Dogs and property throw up some of the more unusual and difficult issues on which a police lawyer is asked to advise. In the decision of Henderson v Comr of Police of the Metropolis [2018] EWHC 666 (Admin) and the subsequent costs decision at [2018] EWHC 1092 (Admin), the court visited two issues – the standing of a person to intervene in a case concerning the destruction of a potentially prohibited breed and kennelling costs during the course of an appeal by way of case stated/judicial review to the High Court.
This all goes back to the police’s finding a pitbull terrier – which is a prohibited dog contrary to the Dangerous Dogs Act 1991. It had been owned by a Mr Flynn who, the court noted, said that he had sold the dog some time before but could not recall to whom. The police accordingly brought an application for destruction of the dog under s4B(1)(a). In stepped a potential saviour – who had no propriety interest in (and had not met) the dog but who wanted to offer her a home.
The essential issue was whether a non-owner of a dog had standing either to be joined to the application so as to argue that the dog was not a prohibited breed or as a person being “in charge” of the dog for the purpose of submitting that they could rehouse it so as to avoid its destruction.
The court held:
- Standing on the issue of whether the dog was a pit bull was limited either to the owner or to those able to demonstrate an Article 8 right, which would include some persons in charge of the dog for the time being.

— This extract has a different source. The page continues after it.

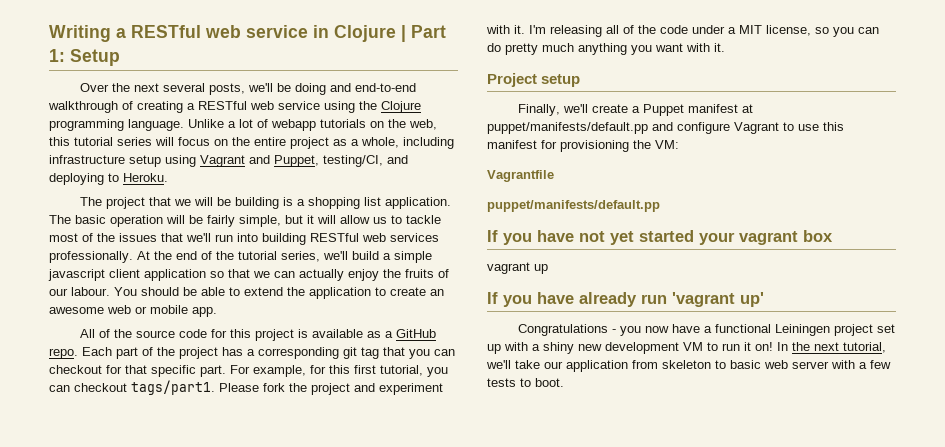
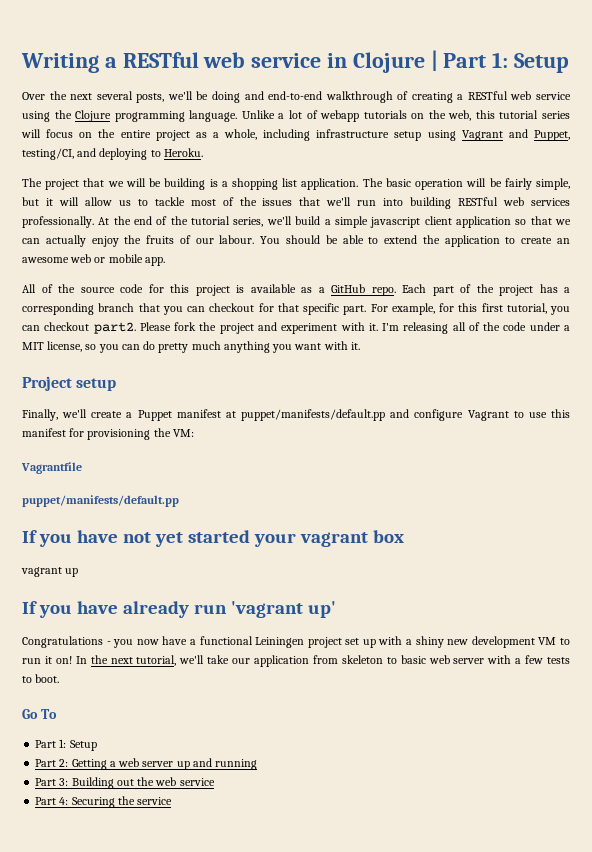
[343,347,379,359] git tag -> [98,303,135,312] branch
[131,380,215,395] tags/part1. -> [93,322,136,334] part2.
(564, 382) none -> [22,709,57,719] [35,739,97,751] [35,758,258,770] [35,777,215,789] [35,796,173,808] // Go To // Part 1: Setup // Part 2: Getting a web server up and running // Part 3: Building out the web service // Part 4: Securing the service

- On the court’s determination of whether or not the dog was a pit bull, a person who had never owned, possessed or met her could fall within the definition of a “person for the time being in charge” based on the decision in Webb v Chief Constable of Avon and Somerset [2017] EWHC 3311 – for the purpose of giving it a home and avoiding an immediate order for destruction.
- Only the owner of the dog or a person who was “for the time being in charge” of it had standing to argue that the dog should not be destroyed.

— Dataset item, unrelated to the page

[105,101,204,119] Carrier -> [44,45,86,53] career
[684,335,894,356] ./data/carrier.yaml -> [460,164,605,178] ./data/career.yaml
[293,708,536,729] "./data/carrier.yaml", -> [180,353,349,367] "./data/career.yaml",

The matter was remitted back to the magistrates’ court. However – the costs order is what may interest police solicitors.
The appellant had lost the central point of whether she had standing to argue that the dog was not a pit bull. Having regard to Senior Courts Act 1981 s51(1) and CPR 44.2, the court held that the costs of the appeal fell within s51(1), being “the costs of and incidental to all the proceedings in… the High Court.” The Commissioner was, therefore, awarded her costs of the action.
As to the kennelling costs, the court held that the Commissioner had no alternative but to incur them additionally whilst the appeal ran its course. Accordingly, they were properly to be regarded as incidental to the proceedings. Although costs were in the court’s discretion, it was right to award them since the appellant would have been aware that pursing the appeal would cause them to be incurred. The court therefore awarded the Commissioner additional kennelling costs occasioned by the appellant’s action.
George Thomas acted for the Commissioner in the High Court.